# SparkKG-ML Tutorial

Welcome to this tutorial on **SparkKG-ML**, a Python library designed to facilitate machine learning with Spark on semantic web and knowledge graph data.

In this notebook, we will walk through the installation of SparkKG-ML, and demonstrate some of the key functionalities including data acquisition from SPARQL endpoints, feature engineering, vectorization, and semantification. We will also create a simple pipeline and evaluate the results.

## Installation

We begin by installing the SparkKG-ML library.


In [None]:

!pip install sparkkgml


## Data Acquisition

We will retrieve data from a SPARQL endpoint and convert it into a Spark DataFrame using the `getDataFrame` function. Here's how you can achieve that.


In [None]:

from sparkkgml.data_acquisition import DataAcquisition

# Create an instance of DataAcquisition
dataAcquisitionObject = DataAcquisition()

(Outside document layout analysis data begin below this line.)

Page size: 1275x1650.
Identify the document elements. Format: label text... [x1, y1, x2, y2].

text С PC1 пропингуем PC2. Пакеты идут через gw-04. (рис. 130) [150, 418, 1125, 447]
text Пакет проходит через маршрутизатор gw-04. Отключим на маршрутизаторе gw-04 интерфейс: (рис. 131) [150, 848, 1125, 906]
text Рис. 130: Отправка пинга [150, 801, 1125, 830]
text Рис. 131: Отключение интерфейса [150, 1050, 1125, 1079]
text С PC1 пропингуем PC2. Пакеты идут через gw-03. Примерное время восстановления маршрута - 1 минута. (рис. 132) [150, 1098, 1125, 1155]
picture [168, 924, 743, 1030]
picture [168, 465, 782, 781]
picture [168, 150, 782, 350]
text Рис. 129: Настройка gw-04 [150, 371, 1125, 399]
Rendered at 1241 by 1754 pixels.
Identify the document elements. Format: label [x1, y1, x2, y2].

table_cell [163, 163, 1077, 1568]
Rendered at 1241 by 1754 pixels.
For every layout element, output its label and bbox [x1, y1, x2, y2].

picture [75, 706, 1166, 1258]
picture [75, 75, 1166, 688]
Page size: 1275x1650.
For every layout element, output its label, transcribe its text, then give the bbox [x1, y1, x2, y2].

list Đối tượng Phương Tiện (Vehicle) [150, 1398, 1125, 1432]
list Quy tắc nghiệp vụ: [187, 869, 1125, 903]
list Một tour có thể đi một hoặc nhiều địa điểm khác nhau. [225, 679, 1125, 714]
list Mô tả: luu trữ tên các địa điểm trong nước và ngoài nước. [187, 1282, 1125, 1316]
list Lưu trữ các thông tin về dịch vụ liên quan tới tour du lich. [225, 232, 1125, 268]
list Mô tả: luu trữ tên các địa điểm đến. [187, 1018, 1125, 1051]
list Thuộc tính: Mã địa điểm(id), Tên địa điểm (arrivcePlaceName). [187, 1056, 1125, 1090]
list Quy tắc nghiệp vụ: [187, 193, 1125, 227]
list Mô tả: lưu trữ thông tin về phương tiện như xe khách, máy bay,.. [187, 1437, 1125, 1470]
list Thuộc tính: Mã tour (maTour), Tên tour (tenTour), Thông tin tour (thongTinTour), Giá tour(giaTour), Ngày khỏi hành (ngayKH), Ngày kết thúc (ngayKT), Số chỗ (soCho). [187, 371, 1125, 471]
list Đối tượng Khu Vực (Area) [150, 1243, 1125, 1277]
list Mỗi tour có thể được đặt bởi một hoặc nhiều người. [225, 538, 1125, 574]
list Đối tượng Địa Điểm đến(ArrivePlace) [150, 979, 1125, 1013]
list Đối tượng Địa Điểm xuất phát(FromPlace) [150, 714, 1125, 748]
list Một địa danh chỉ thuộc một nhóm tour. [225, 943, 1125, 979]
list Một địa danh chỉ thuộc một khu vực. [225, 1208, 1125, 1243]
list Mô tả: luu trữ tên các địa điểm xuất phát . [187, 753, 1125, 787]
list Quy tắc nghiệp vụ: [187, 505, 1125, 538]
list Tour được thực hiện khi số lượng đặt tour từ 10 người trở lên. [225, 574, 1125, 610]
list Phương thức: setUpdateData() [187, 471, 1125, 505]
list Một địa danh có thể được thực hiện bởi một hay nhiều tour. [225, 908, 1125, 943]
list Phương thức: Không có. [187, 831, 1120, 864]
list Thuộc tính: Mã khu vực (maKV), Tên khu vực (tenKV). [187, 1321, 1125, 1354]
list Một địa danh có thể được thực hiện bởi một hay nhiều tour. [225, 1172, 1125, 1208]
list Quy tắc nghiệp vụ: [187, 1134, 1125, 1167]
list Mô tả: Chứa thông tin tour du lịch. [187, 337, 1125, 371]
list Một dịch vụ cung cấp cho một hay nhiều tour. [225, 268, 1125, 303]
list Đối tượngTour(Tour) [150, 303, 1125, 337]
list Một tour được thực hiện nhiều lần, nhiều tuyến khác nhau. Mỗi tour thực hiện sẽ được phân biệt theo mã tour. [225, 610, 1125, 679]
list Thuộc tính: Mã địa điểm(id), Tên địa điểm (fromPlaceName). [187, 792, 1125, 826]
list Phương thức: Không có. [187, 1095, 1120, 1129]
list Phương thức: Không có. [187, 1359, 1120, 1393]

# Specify the SPARQL endpoint and query
endpoint = "https://recipekg.arcc.albany.edu/RecipeKG"
query ='''
    PREFIX schema: <https://schema.org/>
    PREFIX recipeKG:<http://purl.org/recipekg/>
    SELECT  ?recipe
    WHERE { ?recipe a schema:Recipe. }
    LIMIT 3
'''

# Retrieve the data as a Spark DataFrame
spark_df = dataAcquisitionObject.getDataFrame(endpoint=endpoint, query=query)
spark_df.show()


## Feature Engineering

After acquiring the data, we can use the `getFeatures` function to extract features and their descriptions from the Spark DataFrame.


In [None]:

from sparkkgml.feature_engineering import FeatureEngineering
from pyspark.sql.functions import regexp_replace

# Clean the data
spark_df = spark_df.withColumn("recipe", regexp_replace('recipe', 'http://purl.org/recipekg/recipe/', ''))

# Create an instance of FeatureEngineering
featureEngineeringObject = FeatureEngineering()

# Extract features
df2, features = featureEngineeringObject.getFeatures(spark_df)
df2.show()
print(features)


## Vectorization

Next, we can vectorize the features we extracted using the `vectorize` function.


In [None]:

from sparkkgml.vectorization import Vectorization

# Create an instance of Vectorization
vectorizationObject = Vectorization()

# Vectorize the DataFrame
digitized_df = vectorizationObject.vectorize(df2, features)
digitized_df.show(5)


## Semantification

Finally, we will use the `semantify` function to convert the DataFrame results into RDF data in Turtle format.


In [None]:

from sparkkgml.semantification import Semantification

# Create an instance of Semantification
semantificationObject = Semantification()

# Semantify the data
semantificationObject.semantify(df2, namespace="http://example.com/", exp_uri="recipe", exp_label="calorie", exp_prediction="category", dest="output.ttl")


## Conclusion

In this tutorial, we installed SparkKG-ML, retrieved data from a SPARQL endpoint, performed feature engineering, vectorized the data, and finally semantified the machine learning results. This demonstrates how SparkKG-ML facilitates a complete machine learning pipeline with semantic web and knowledge graph data.

Feel free to explore the additional functionalities in the SparkKG-ML documentation.